- DVD cover
- Directed by: Kam Chanty
- Written by: Kam Chanty
- Produced by: Kam Chanty
- Starring: Dan Monika Sovan Makar
- Distributed by: FCI production Cambodia
- Release date: 24 August 2004;
- Running time: 120 minutes
- Country: Cambodia
- Language: Khmer
- Budget: 9000 $

= Nieng Arp =

Nieng Arp (អាប), with an international title of Lady Vampire and also known as Vampire and Bodyless, is a 2004 Cambodian horror film. The film is based on Khmer folklore beliefs about Ahp or Ap, a mythical demon which is found in Southeast Asia. The film is directed by Kam Chanthy, a Cambodian-born director who was trained in Thailand.

==Plot==
In the middle of a long night, a young woman and her boyfriend are confronted by a group of gangsters on their way home. The girl is violently raped and her lover is killed by gangsters. While unconsciousness she is possessed by an old witch, immediately making her part of the next generation of Ahp ghosts. After becoming an Ahp, she takes vengeance on the gang that raped her.

16 years later, a group of students on a field trip to Battambang arrive at the van and pray to a battabang guardian. Then they see a group of people looking at a corpse. They find a house whose owner is the Ahp. They ask permission to stay there for their field trip and she says yes.

==Critical reception==
The website The Fright said the film is in the throat-ripping tradition of Mystics in Bali and Demonic Beauty. The review strongly praised the camera work and lighting. They criticized the low quality of special effects, however, as not able to match expectations for a modern film.

==Box office==
This film is considered to be the first successful Khmer horror film in recent years, having grossed over $100,000 solely from the six movie theatres in Phnom Penh.
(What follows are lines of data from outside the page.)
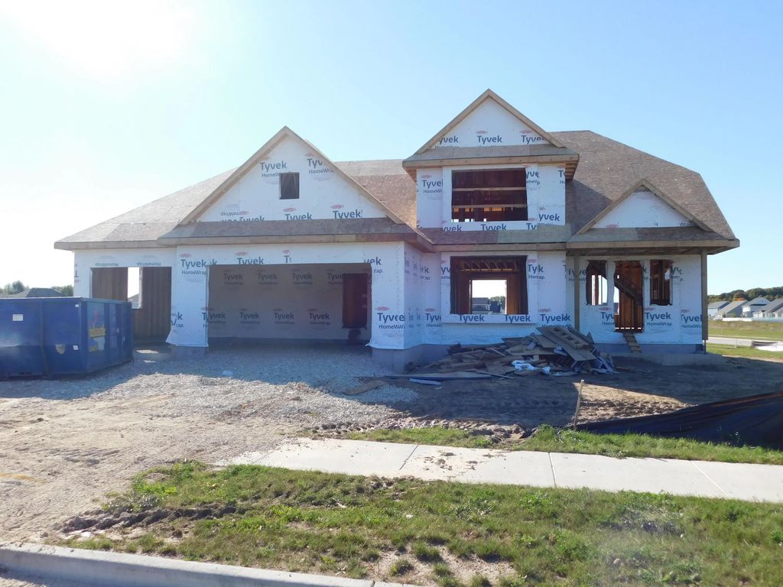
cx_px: 392
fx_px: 679
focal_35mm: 30
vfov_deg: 46.8
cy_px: 294
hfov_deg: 60.0
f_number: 3.2
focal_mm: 5.3
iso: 125
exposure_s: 1/800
In the DVD version, the film consists of two discs with no special features or scene selection. English subtitles were included on a DVD release for foreign audiences.

==Special effects==
Special effects are primarily not computer generated. In one scene, a doll's head filled with pig intestines was used to make the Ahp's head.

==Origins==
In the Khmer ghost legends, Ahps or Aps are ghosts who are able to remove their heads at night to fly across the rice fields in search of sustenance, usually blood. Stomach, heart and intestines trail from their necks.

This nocturnal female ghost with a floating head is part of popular Southeast Asian mythology, namely the folklore of Cambodia, Indonesia, Laos, Malaysia and Thailand. In Laos the ghost is called Pi-Kasu, while in Thailand it is known as Krasue and in Malaysia Penanggalan.